A fad diet is typically one that promises a ‘quick fix’, usually to achieve weight loss by restricting or avoiding certain foods and/or food groups. However, some of these diets can compromise your health and achieve little or nothing in the long term. This fact sheet looks at the types of fad diets, their claims, and some simple ways to best achieve a healthy weight or feel healthier through diet and lifestyle.

 

Popular Fad Diets

  • Liquid based diets, such as soups or smoothies – these will be naturally lower in calories and therefore result in rapid weight loss, however it is likely that more than one food group will be excluded from the diet increasing the risk of being low in essential nutrients.
  • Excluding food groups, such as carbohydrates – initial rapid weight loss tends to be from water and glycogen (energy) stores. These diets can make you feel low in energy and increase the risk of headaches.
  • Fasting for two days a week – weight may be lost due to having less calories weekly, but how sustainable is this diet? Are you likely to return to old habits?

 

Problems With Fad Diets

Fad diets tend to be restrictive which is simply the reason why weight can be lost rapidly initially. However once the diet is stopped, (as these types of diets are not sustainable or realistic for a long period of time), weight is usually regained and often more, making it harder to lose weight in the long-term. None of these diets have robust research to show any long-term benefits, and therefore you are more likely to put yourself at a health risk. Cutting out certain food groups altogether could prevent you getting essential nutrients that your body needs to function properly.

 

Weight Loss & Being Healthier

Realistic and achievable weight loss is about 1-2 lbs a week (0.5-1kg). In this way, weight can be lost permanently!

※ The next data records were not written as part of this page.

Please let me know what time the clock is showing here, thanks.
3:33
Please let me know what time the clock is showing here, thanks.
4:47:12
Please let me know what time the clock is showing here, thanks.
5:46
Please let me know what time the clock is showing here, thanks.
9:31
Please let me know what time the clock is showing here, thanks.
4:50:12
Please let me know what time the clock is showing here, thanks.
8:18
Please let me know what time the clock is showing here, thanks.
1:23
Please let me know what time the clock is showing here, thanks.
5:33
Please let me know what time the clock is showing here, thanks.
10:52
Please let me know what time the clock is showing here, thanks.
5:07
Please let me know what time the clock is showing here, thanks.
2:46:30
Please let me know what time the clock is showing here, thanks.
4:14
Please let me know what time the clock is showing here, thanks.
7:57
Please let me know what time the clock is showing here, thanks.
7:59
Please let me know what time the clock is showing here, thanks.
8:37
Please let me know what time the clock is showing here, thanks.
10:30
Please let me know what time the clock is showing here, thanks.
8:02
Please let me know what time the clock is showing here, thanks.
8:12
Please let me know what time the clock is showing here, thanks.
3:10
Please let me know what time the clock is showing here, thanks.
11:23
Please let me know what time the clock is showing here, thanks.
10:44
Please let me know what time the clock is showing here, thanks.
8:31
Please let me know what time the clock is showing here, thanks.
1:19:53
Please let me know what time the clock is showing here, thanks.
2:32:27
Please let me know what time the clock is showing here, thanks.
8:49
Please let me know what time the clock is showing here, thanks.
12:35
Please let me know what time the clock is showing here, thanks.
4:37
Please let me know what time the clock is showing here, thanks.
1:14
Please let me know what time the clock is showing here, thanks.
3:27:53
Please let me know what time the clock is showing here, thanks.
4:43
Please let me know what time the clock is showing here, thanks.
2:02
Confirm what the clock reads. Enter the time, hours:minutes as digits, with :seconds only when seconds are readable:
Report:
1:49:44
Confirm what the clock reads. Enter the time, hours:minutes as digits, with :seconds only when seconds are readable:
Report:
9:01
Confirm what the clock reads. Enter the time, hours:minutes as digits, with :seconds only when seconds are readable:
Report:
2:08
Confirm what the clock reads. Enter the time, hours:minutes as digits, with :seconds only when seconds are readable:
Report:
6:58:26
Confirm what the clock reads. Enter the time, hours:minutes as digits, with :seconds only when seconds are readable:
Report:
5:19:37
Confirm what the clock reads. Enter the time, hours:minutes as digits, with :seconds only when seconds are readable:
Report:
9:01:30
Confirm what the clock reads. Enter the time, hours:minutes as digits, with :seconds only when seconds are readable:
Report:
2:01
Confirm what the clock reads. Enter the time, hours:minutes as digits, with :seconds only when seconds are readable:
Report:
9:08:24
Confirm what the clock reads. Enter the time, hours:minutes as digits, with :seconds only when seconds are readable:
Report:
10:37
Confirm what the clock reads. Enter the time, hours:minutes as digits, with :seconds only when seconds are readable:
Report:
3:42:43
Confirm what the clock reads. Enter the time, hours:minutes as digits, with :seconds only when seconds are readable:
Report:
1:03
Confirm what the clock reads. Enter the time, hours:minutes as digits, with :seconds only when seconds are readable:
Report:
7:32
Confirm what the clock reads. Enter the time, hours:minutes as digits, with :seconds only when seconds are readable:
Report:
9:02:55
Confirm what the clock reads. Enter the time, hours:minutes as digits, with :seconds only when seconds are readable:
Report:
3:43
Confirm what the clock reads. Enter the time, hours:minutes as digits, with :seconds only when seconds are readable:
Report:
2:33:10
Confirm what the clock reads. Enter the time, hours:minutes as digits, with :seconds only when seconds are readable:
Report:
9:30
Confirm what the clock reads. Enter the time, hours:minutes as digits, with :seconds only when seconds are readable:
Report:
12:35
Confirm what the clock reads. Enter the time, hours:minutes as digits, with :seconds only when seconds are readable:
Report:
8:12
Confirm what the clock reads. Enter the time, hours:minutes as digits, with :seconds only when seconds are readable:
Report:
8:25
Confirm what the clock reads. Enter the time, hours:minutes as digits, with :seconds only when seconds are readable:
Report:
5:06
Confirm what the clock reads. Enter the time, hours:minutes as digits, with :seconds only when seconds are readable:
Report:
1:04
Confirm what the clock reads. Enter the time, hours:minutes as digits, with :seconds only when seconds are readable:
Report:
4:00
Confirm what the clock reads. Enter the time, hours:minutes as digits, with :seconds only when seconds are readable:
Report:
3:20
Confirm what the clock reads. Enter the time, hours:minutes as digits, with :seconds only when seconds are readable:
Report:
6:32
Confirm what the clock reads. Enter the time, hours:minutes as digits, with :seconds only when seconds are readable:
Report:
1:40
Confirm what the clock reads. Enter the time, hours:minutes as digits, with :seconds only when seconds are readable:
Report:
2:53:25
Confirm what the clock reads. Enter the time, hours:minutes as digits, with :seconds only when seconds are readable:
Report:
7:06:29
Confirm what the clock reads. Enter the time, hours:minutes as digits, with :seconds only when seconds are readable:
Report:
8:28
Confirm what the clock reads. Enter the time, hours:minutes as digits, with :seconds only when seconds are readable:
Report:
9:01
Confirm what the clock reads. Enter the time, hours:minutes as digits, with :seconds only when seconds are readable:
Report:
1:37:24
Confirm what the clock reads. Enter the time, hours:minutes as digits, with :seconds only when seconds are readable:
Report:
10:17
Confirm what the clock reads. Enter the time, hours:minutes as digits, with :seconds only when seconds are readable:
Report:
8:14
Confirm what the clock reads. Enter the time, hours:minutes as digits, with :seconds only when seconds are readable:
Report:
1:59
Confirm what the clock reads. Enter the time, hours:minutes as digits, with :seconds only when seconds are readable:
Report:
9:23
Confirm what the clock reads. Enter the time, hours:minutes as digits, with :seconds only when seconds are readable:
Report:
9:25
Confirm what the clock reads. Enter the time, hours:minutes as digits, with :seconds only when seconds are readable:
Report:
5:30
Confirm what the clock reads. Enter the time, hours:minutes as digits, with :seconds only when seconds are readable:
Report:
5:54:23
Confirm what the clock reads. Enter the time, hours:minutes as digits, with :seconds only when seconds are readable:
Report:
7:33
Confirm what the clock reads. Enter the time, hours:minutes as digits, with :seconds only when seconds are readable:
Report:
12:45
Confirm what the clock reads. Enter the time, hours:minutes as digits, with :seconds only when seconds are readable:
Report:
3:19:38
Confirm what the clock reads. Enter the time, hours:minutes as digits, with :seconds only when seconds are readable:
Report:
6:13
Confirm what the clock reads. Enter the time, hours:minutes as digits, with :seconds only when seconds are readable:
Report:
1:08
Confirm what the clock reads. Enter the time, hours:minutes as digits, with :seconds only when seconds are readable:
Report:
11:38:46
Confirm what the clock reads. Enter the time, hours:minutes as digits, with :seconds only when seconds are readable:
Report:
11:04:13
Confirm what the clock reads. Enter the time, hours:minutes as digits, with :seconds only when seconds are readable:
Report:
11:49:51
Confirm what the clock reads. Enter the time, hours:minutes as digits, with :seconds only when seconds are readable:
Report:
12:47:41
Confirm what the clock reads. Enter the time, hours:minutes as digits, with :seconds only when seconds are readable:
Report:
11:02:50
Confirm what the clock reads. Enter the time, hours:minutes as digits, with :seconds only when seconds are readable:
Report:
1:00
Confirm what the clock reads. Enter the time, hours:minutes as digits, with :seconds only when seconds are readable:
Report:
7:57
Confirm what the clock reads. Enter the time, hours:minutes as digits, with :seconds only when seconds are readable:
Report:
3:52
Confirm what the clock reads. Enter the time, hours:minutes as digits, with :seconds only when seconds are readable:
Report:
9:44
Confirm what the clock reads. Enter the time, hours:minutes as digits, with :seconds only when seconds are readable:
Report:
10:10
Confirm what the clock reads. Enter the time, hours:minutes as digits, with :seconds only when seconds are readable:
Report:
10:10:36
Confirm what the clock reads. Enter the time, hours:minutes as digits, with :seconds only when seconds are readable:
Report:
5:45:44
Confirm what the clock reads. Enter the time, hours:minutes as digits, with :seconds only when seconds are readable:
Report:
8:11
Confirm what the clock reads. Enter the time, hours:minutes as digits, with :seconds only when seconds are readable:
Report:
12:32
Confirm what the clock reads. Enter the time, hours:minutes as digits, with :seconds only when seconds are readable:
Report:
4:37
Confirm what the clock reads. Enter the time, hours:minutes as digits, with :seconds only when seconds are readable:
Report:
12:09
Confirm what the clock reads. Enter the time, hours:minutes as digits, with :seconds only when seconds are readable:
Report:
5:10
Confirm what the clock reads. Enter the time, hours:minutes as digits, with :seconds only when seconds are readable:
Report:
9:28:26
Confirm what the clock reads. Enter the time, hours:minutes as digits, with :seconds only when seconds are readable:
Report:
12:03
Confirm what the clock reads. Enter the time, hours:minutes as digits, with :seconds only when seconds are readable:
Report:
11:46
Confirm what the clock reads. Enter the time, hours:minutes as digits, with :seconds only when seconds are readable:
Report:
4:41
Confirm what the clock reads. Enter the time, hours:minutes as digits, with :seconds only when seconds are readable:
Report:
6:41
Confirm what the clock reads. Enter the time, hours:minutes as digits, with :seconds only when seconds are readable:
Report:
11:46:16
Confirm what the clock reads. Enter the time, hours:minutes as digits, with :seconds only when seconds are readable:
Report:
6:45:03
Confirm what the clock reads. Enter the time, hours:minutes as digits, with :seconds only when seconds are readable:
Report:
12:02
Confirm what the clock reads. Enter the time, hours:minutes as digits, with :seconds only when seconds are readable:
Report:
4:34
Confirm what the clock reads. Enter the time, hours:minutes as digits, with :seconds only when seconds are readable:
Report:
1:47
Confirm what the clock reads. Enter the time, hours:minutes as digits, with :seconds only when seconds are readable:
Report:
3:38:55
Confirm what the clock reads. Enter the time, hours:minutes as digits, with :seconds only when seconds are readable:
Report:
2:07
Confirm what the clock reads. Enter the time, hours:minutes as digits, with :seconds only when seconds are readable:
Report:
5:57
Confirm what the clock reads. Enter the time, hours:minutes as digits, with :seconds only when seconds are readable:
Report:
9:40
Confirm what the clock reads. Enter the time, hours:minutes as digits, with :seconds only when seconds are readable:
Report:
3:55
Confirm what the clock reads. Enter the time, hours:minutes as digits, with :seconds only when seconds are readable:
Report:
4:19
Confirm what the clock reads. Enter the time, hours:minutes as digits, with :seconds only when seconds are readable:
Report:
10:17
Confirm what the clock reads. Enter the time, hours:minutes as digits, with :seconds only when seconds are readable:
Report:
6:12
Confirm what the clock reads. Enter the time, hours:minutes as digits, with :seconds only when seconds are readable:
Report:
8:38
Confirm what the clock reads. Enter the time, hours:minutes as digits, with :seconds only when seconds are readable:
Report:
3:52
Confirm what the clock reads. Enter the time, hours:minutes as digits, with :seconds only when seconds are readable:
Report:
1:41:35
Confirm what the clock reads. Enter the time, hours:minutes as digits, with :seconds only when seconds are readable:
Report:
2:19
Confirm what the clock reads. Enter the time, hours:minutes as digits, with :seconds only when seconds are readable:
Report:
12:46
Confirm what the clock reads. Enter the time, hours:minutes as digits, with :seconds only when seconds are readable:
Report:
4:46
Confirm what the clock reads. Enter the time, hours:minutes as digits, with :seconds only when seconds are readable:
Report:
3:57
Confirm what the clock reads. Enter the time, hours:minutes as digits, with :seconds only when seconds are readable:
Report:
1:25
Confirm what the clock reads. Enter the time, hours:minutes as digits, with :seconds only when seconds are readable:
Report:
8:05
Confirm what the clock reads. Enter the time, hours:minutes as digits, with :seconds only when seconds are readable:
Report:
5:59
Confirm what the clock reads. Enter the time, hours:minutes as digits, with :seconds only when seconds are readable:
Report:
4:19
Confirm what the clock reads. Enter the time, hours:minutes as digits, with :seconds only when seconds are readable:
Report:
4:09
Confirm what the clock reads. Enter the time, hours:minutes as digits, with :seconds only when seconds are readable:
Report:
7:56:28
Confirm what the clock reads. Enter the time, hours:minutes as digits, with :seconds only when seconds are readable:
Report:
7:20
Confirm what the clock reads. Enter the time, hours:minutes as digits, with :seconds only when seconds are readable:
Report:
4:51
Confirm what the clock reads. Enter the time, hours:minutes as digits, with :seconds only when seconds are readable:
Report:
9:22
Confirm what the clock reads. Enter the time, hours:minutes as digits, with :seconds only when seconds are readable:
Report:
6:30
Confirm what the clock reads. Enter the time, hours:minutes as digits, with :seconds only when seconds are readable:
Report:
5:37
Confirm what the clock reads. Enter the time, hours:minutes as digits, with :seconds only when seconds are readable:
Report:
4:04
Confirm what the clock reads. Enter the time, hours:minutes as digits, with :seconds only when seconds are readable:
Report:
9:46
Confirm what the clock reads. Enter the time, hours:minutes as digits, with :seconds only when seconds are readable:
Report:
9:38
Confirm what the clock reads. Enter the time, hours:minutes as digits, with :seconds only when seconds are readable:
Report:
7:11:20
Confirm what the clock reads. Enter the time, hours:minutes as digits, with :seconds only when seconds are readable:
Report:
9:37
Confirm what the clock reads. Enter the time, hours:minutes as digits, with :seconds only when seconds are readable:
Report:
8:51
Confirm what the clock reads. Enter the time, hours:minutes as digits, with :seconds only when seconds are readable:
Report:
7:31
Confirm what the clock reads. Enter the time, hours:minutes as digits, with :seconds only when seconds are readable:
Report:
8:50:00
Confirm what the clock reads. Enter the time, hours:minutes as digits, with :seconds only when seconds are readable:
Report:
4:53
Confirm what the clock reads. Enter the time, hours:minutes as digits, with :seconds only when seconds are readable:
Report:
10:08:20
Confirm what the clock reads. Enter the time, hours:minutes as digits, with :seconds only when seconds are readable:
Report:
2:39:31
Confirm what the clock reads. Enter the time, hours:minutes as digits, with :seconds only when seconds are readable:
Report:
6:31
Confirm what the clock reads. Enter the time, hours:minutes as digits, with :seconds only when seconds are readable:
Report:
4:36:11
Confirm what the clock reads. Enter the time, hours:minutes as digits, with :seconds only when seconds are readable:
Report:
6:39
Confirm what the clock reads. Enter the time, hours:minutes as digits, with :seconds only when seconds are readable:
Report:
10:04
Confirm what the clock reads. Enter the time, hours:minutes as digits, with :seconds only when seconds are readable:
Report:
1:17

There are simple and effective changes for life that we can do to help with sustainable weight loss and to be healthier too. The important aspect to consider is that changes need to be realistic so that you can make the change and stick to it for life. Below are some simple steps:

  • Cook from scratch as much as possible so you know the ingredients included. If eating too much highly processed foods, you run the risk of consuming hidden fats, sugar and salt.
  • Aim for regular meals and have healthy snacks to hand, such as fruit, so that your energy levels do not dip or you feel hungry, thus increasing the temptation to snack on sugary foods or high calorie snacks.
  • Fill up on vegetables and pulses at your main meals, these are naturally low in calories. For starchy foods, aim for whole grain varieties to help you feel fuller for longer.
  • Avoid sugary drinks as they have unnecessary calories. Water is best which you can naturally flavour with lemon, lime or crushed mint. Don't forget that alcohol is high in calories so cutting down on alcohol can also help you control your weight.
  • Think about your portion sizes, if you feel full after eating, it is likely that you have eaten too much.
  • Choose lean meats, low-fat dairy foods and aim not to add fats unnecessarily as it is rich in calories.

 

Exercise

Calories can be literally ‘burnt’ through exercising, which not only helps to control weight, but can make us feel good and will benefit health. Aim for the recommended minimum levels of physical activity of at least 150 minutes a week (2 ½ hours) of moderate intensity, for example brisk walking and cycling. Or half this amount as vigorous intensity, for example, running, circuit training. Also undertake weight-bearing exercises twice a week, for example, carrying groceries or exercising with weights. If you are not used to exercising build up gradually.

 

 

This factsheet is intended for adults as a general guide only and not a substitute for professional advice or a diagnosis. If you are on certain medication or suffer from a medical condition, seek individual advice from your health care professional. Date produced December 2015.